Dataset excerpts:
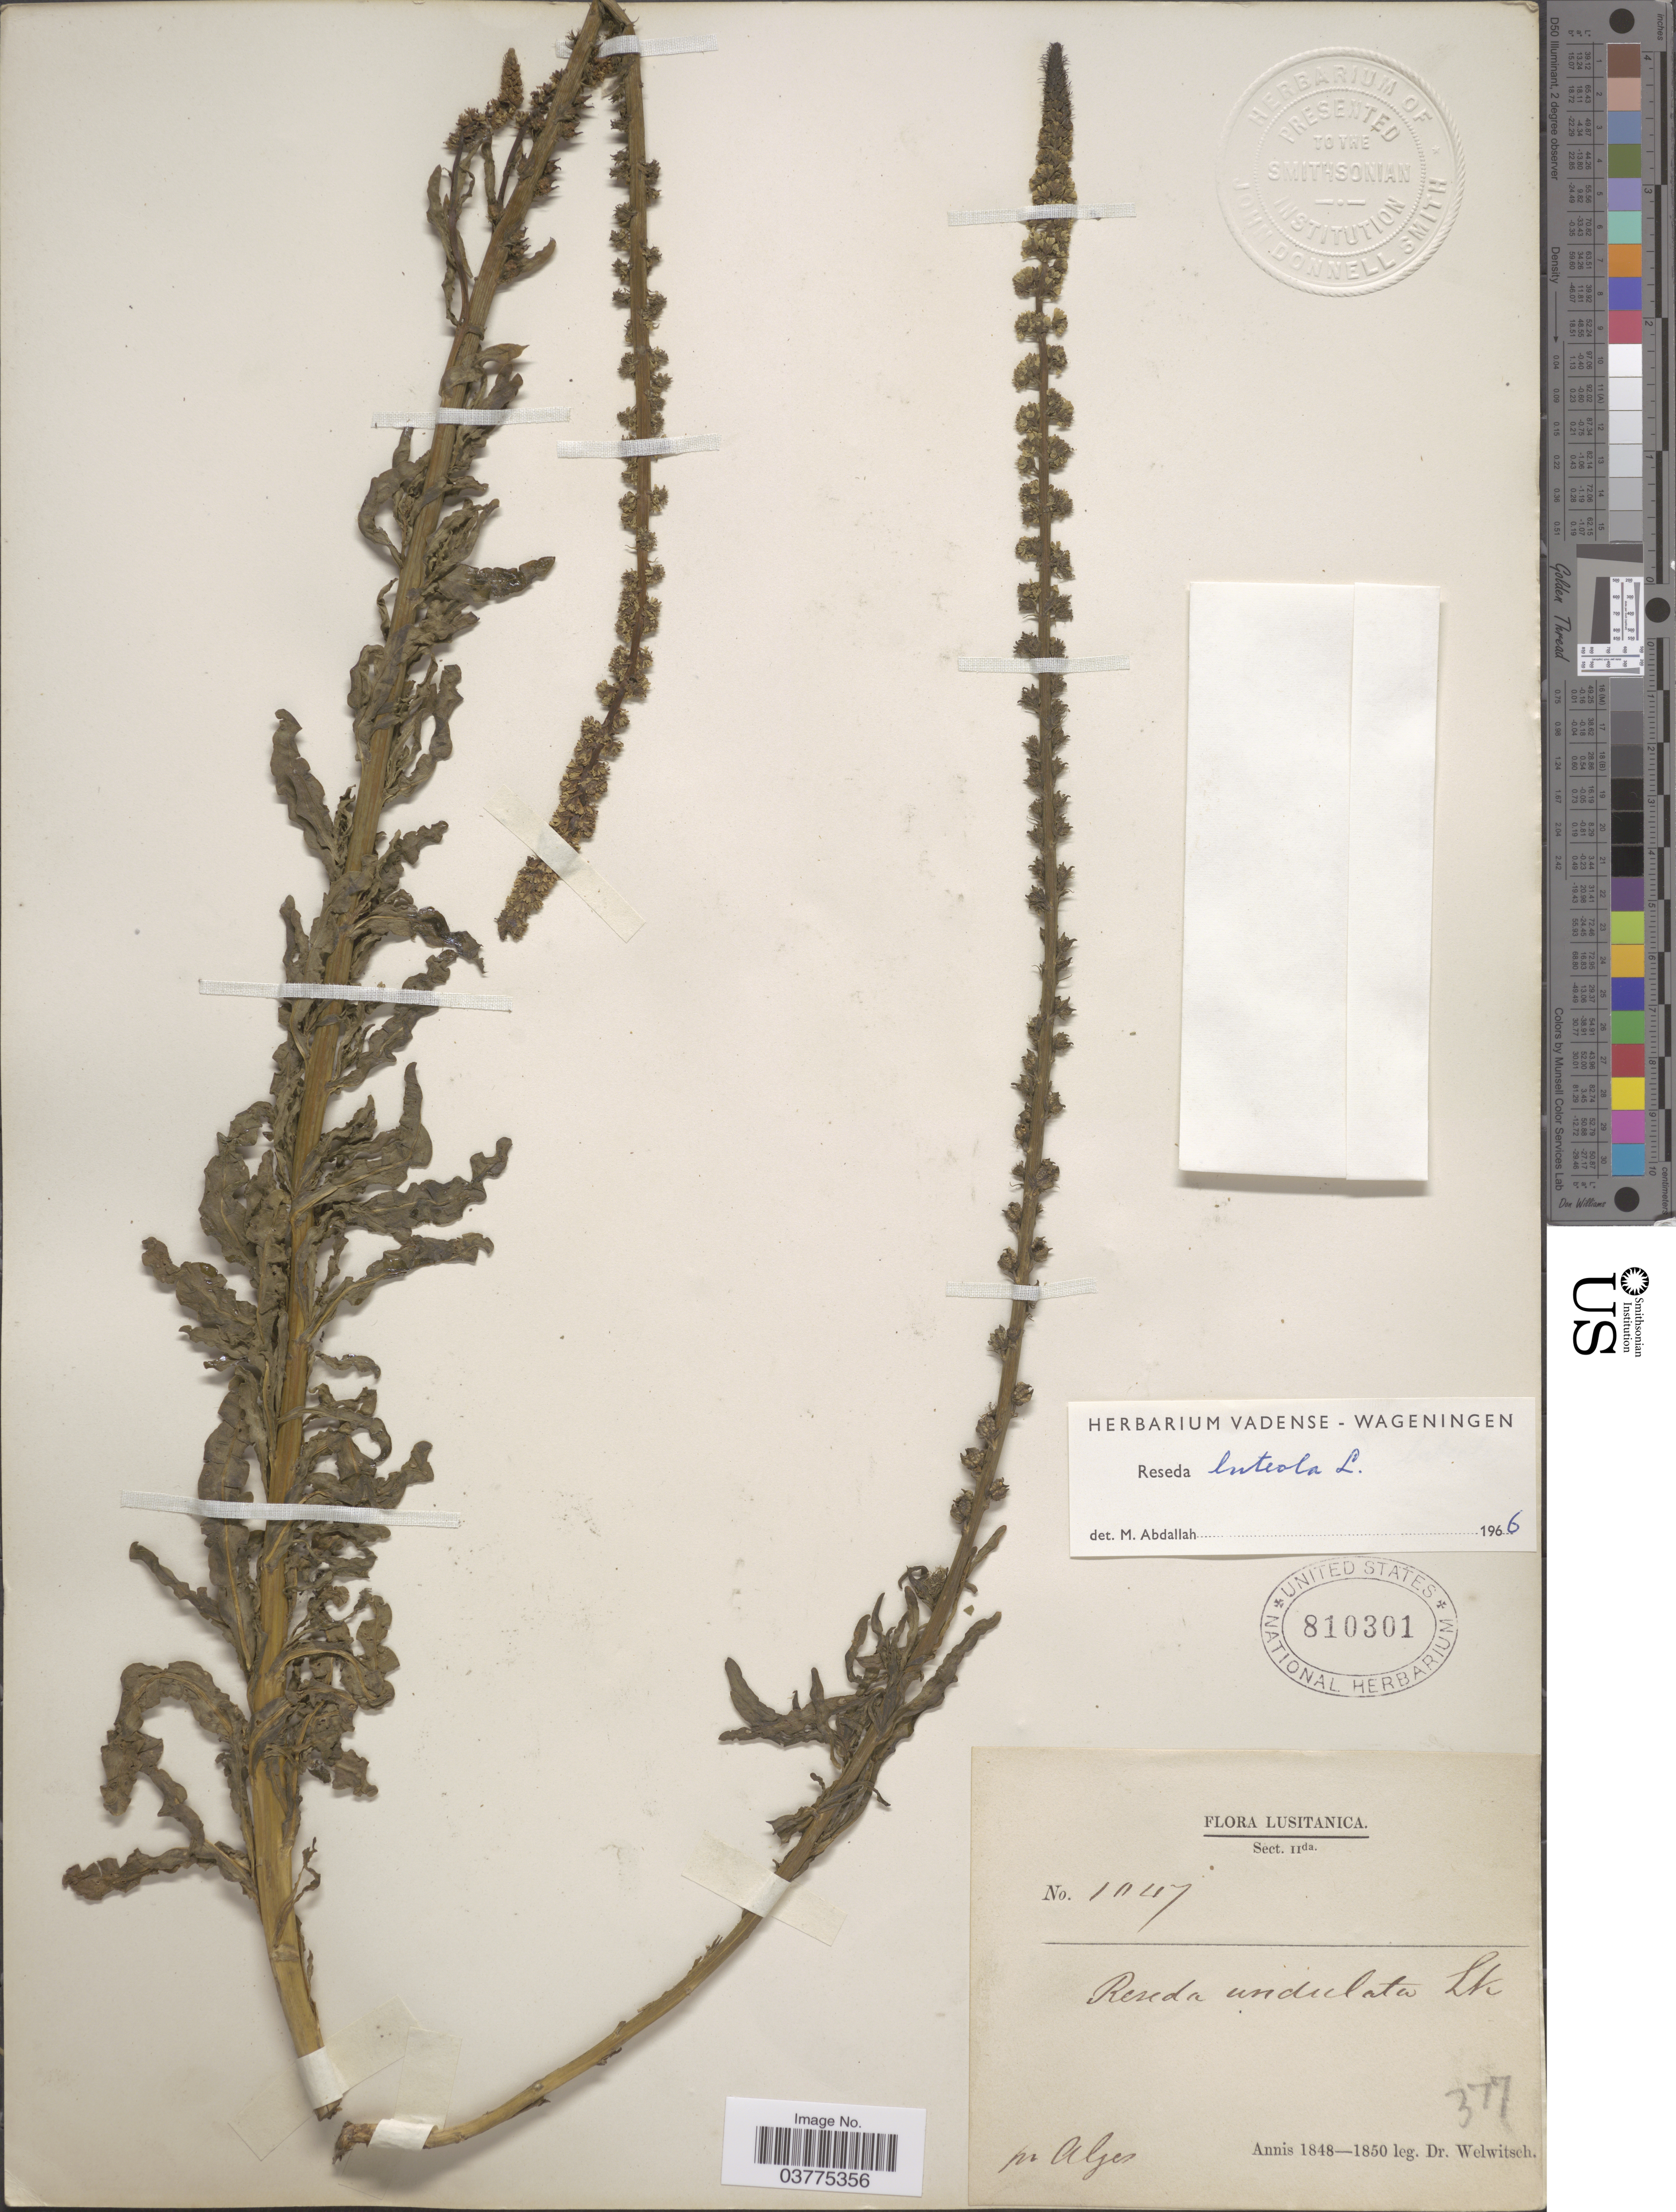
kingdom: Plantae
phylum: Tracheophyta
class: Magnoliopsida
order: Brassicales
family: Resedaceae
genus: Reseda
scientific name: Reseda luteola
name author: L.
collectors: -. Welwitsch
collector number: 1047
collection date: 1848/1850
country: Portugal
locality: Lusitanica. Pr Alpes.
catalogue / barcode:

**Task description**
Write out every line of the data above verbatim, omitting the pictures.

**Answer for this exercise**
kingdom: Plantae
phylum: Tracheophyta
class: Magnoliopsida
order: Brassicales
family: Resedaceae
genus: Reseda
scientific name: Reseda luteola
name author: L.
collectors: -. Welwitsch
collector number: 1047
collection date: 1848/1850
country: Portugal
locality: Lusitanica. Pr Alpes.
catalogue / barcode:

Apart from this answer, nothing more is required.